NICHOLAS LEMANN: Well, there's nothing wrong with citizen journalism at all, and there's a lot of it. And it's a very healthy development.
The UCLA incident is a good example. The traditional media can't have a reporter and a photographer at every conceivable place something interesting might happen in the whole Los Angeles basin, so of course they're going to miss stuff. And now that everybody has a cell phone camera, citizens will catch things.
However, what I haven't seen citizen journalism do yet is really provide an ongoing, regular report that monitors the activities of government business and so on. It's a kind of wonderful add-on and corrective to flaws in the conversation, but it doesn't conduct the conversation, and that's the value of traditional media.
One other thing is: People just don't have time to scan an infinitude of news, so eventually people will come up and essentially establish themselves as the folks you can go to because they understand how you think and give you the kind of news they know you'll be interested in.
So then you're sort of back in the soup of a few gatekeepers that tend to attract more people.
JEFFREY BROWN: That's a part of a real big issue here, Mark, right, this whole gatekeeper thing, who's going to play that role.
MARK JURKOWITZ: Well, editors are going to play that role. I mean, journalism skills are not going to go away. Reporting skills, writing skills, editing skills in any media environment are going to continue to exist.
And what you're actually finding in the online world is you're finding some professionalization and some more traditional aspects. Arianna Huffington's very popular blog recently announced they were going to hire traditional news reporters.
There is an international blog called Global Voices that has editors stationed around the world sort of mediating content. So at the same time that you in theory have all these citizen journalists who can report for you, you're also starting to get the imposition of some of the traditional forms of newsroom guidance on some of these media outlets.
There's no doubt about it: The idea of journalism isn't going to go away; the source of it will change in some ways.
JEFFREY BROWN: But, Adam Powell, you started this talking about science fiction, about the future.

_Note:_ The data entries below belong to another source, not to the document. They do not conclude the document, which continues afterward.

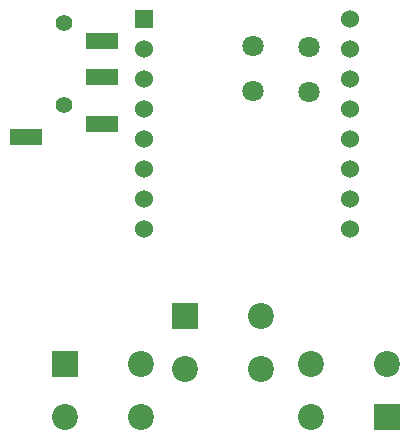
<source format=gts>
%TF.GenerationSoftware,KiCad,Pcbnew,(6.0.8)*%
%TF.CreationDate,2024-10-24T13:15:24+05:30*%
%TF.ProjectId,mp3_player,6d70335f-706c-4617-9965-722e6b696361,rev?*%
%TF.SameCoordinates,Original*%
%TF.FileFunction,Soldermask,Top*%
%TF.FilePolarity,Negative*%
%FSLAX46Y46*%
G04 Gerber Fmt 4.6, Leading zero omitted, Abs format (unit mm)*
G04 Created by KiCad (PCBNEW (6.0.8)) date 2024-10-24 13:15:24*
%MOMM*%
%LPD*%
G01*
G04 APERTURE LIST*
G04 Aperture macros list*
%AMRoundRect*
0 Rectangle with rounded corners*
0 $1 Rounding radius*
0 $2 $3 $4 $5 $6 $7 $8 $9 X,Y pos of 4 corners*
0 Add a 4 corners polygon primitive as box body*
4,1,4,$2,$3,$4,$5,$6,$7,$8,$9,$2,$3,0*
0 Add four circle primitives for the rounded corners*
1,1,$1+$1,$2,$3*
1,1,$1+$1,$4,$5*
1,1,$1+$1,$6,$7*
1,1,$1+$1,$8,$9*
0 Add four rect primitives between the rounded corners*
20,1,$1+$1,$2,$3,$4,$5,0*
20,1,$1+$1,$4,$5,$6,$7,0*
20,1,$1+$1,$6,$7,$8,$9,0*
20,1,$1+$1,$8,$9,$2,$3,0*%
G04 Aperture macros list end*
%ADD10R,2.200000X2.200000*%
%ADD11C,2.200000*%
%ADD12R,1.524000X1.524000*%
%ADD13C,1.524000*%
%ADD14C,1.402080*%
%ADD15RoundRect,0.101600X-1.249680X0.599440X-1.249680X-0.599440X1.249680X-0.599440X1.249680X0.599440X0*%
%ADD16RoundRect,0.101600X1.249680X-0.599440X1.249680X0.599440X-1.249680X0.599440X-1.249680X-0.599440X0*%
%ADD17C,1.803400*%
G04 APERTURE END LIST*
D10*
%TO.C,S2*%
X143562000Y-103922000D03*
D11*
X150062000Y-103922000D03*
X143562000Y-108422000D03*
X150062000Y-108422000D03*
%TD*%
D10*
%TO.C,S3*%
X133402000Y-107986000D03*
D11*
X139902000Y-107986000D03*
X133402000Y-112486000D03*
X139902000Y-112486000D03*
%TD*%
D10*
%TO.C,S1*%
X160730000Y-112486000D03*
D11*
X154230000Y-112486000D03*
X160730000Y-107986000D03*
X154230000Y-107986000D03*
%TD*%
D12*
%TO.C,U1*%
X140086500Y-78737347D03*
D13*
X140086500Y-81277347D03*
X140086500Y-83817347D03*
X140086500Y-86357347D03*
X140086500Y-88897347D03*
X140086500Y-91437347D03*
X140086500Y-93977347D03*
X140086500Y-96517347D03*
X157546500Y-96517347D03*
X157546500Y-93977347D03*
X157546500Y-91437347D03*
X157546500Y-88897347D03*
X157546500Y-86357347D03*
X157546500Y-83817347D03*
X157546500Y-81277347D03*
X157546500Y-78737347D03*
%TD*%
D14*
%TO.C,J2*%
X133350000Y-86047580D03*
X133350000Y-79047340D03*
D15*
X130101340Y-88747600D03*
X136598660Y-83647280D03*
D16*
X136598660Y-80647540D03*
D15*
X136598660Y-87647780D03*
%TD*%
D17*
%TO.C,J3*%
X154117473Y-84904206D03*
X154117473Y-81094206D03*
%TD*%
%TO.C,J1*%
X149352577Y-84878718D03*
X149352577Y-81068718D03*
%TD*%
M02*

</source>
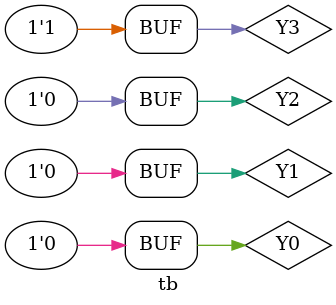
<source format=v>
module tb();

    reg Y3,Y2,Y1,Y0;

    wire A1,A0;

    enocders dut (

                    .Y3(Y3),
                    .Y2(Y2),
                    .Y1(Y1),
                    .Y0(Y0),
                    .A1(A1),
                    .A0(A0)
    );

    initial begin
        Y0 = 1'b1;
        Y1 = 1'b0;
        Y2 = 1'b0;
        Y3 = 1'b0;
        #100;

        Y0 = 1'b0;
        Y1 = 1'b1;
        Y2 = 1'b0;
        Y3 = 1'b0;
        #100;

        Y0 = 1'b0;
        Y1 = 1'b0;
        Y2 = 1'b1;
        Y3 = 1'b0;
        #100;

        Y0 = 1'b0;
        Y1 = 1'b0;
        Y2 = 1'b0;
        Y3 = 1'b1;
        #100;    

    end

    initial begin

        $dumpfile("dump.vcd");
        $dumpvars(0);

    end


endmodule
</source>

Do the standards, these traditional reporting standards, remain, even in your science fiction world?
ADAM CLAYTON POWELL III: Well, the question is: How are journalists and editors going to respond? We've seen the rise of Google Earth and similar visualization tools.

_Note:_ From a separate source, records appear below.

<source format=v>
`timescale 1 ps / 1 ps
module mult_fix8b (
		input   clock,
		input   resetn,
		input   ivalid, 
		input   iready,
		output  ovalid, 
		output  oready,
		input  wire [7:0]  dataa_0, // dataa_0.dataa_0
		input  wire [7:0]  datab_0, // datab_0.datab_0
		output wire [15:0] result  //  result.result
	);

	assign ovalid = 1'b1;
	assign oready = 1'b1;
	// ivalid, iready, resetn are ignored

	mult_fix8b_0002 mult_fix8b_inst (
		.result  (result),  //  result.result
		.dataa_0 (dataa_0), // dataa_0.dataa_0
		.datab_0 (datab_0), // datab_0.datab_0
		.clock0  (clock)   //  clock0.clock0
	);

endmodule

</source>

In 2007, we're going to see the rise of microlocal applications of that, where you can go in and construct a 3-D model of your neighborhood or, if you're walking around with a cell phone, the cell phone will tell the system where you are, far more accurately even than now, and you will be able to get advertising to your cell phone.
If you're going into a book store, you might get an ad on your cell phone saying, "Well, gee, people who head into book stores like this also liked," the sort of thing we get when we go to Amazon or one of the other online sites. And advertisers are willing to pay a very high cost per thousand for that kind of highly targeted information.
How this intersects with journalism, what the new grammar, the new conventions of telling a story when we have access to 3-D video, what those are, we don't know yet. We're barely learning now how to edit 3-D video.
JEFFREY BROWN: Well, Nick Lemann, I started by asking you if the conversation is all about the Internet. What do you tell in the end? What do you tell the prospective journalists now about how to approach it or even what medium to go into?
NICHOLAS LEMANN: I get up on the first day of school, and I say, "Welcome to Columbia Journalism School. I know that if you're devoted to it, you'll be a reporter, a journalist. But the way in which you'll be a journalist, I don't know."
And I say to the students, "Be ready to learn the core functions of accurately reporting and writing the news, and be ready to be very flexible and creative about the means in which you do this, because it will change in ways that'll be a lot of fun for young people to explore."